We are:

Accenture Federal Services, a wholly owned subsidiary of Accenture LLP, is a U.S. company with offices in Arlington, VA, San Antonio, TX, and St. Louis, MO. Accenture's federal business has served every cabinet-level department and 30 of the largest federal organizations. Accenture Federal Services transforms bold ideas into breakthrough outcomes for clients at defense, intelligence, public safety, civilian and military health organizations.
We believe that great outcomes are everything. It’s what drives us to turn bold ideas into breakthrough solutions. By combining digital technologies with what works across the world’s leading businesses, we use agile approaches to help clients solve their toughest problems fast—the first time. So, you can deliver what matters most.
Count on us to help you embrace new ways of working, building for change and put customers at the core. A wholly owned subsidiary of Accenture, we bring over 30 years of experience serving the federal government, including every cabinet-level department. Our 9,000 dedicated colleagues and change makers work with our clients at the heart of the nation’s priorities in defense, intel, public safety, health and civilian to help you make a difference for the people you employ, serve and protect.

The Work:

This is a hands-on role, responsible for managing a team and performing investigations, analysis, and responses to cyber incidents. This person must be able to work on-site. This role provides technical support in areas of cyber security to include cloud security, endpoint security, access management, secure networking, and incident response. Responsibilities include but are not limited to: Manage day to day operations of the team. Perform briefings, direct coordination with the customer, develop responses to incidents to upper Federal Leadership.

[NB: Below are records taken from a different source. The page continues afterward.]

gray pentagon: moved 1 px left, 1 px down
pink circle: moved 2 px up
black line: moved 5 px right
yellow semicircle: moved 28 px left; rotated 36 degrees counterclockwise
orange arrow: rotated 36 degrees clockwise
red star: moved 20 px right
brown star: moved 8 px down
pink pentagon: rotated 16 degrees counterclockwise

Collect intrusion artifacts (e.g., source code, malware, trojans) and use discovered data to enable mitigation of potential cyber defense incidents within the enterprise. Coordinate and provide expert technical support to enterprise-wide cyber defense technicians to resolve cyber defense incidents. Coordinate incident response functions. Monitor external data sources (e.g., cyber defense vendor sites, Computer Emergency Response.

 Here's what you need:

• 7 years of relevant Cybersecurity work experience.
• Experience with NIST compliance.
• Experience in intrusion detection methodologies and techniques for detecting host and network-based intrusions, cyber defense and information security policies, procedures, and regulations.
• Skill in protecting a network against malware. (e.g., NIPS, anti-malware, restrict/prevent external devices, spam filters), performing damage assessments, securing network communications, and using security event correlation tools.
• Experience with incident categories, incident responses, and timelines for responses and handling methodologies.
• Knowledge of cyber attackers (e.g., script kiddies, insider threat, non-nation state-sponsored, and nation sponsored) and of cyber-attack stages (e.g., reconnaissance, scanning, enumeration, gaining access, escalation of privileges, maintaining access, network exploitation, covering tracks).
• Knowledge of malware analysis concepts and methodologies and skills to identify, capture, contain and report malware.
• Knowledge of cloud service models and how those models can limit incident response.
• Knowledge of network protocols such as TCP/IP, Dynamic Host Configuration, Domain Name System (DNS), and directory services.
• Knowledge of system administration, network, and operating system hardening techniques.
• Experience recognizing and categorizing system and application security threats and vulnerabilities (e.g., buffer overflow, mobile code, cross-site scripting, Procedural Language/Structured Query Language [PL/SQL] and injections, race conditions, covert channel, replay, return-oriented attacks, malicious code).
• Excellent written and verbal skills.

Bonus points if you have:

• At least one current recognized security professional certification
• Experience with EnCase Enterprise toolsets
• Experience with CrowdStrike or similar endpoint detection & response tools
• Experience with Cellebrite UFED toolsets
• Experience with cloud service providers, such as Microsoft AWS and Azure
• Experience with cloud containers

US Citizens with TS clearance required.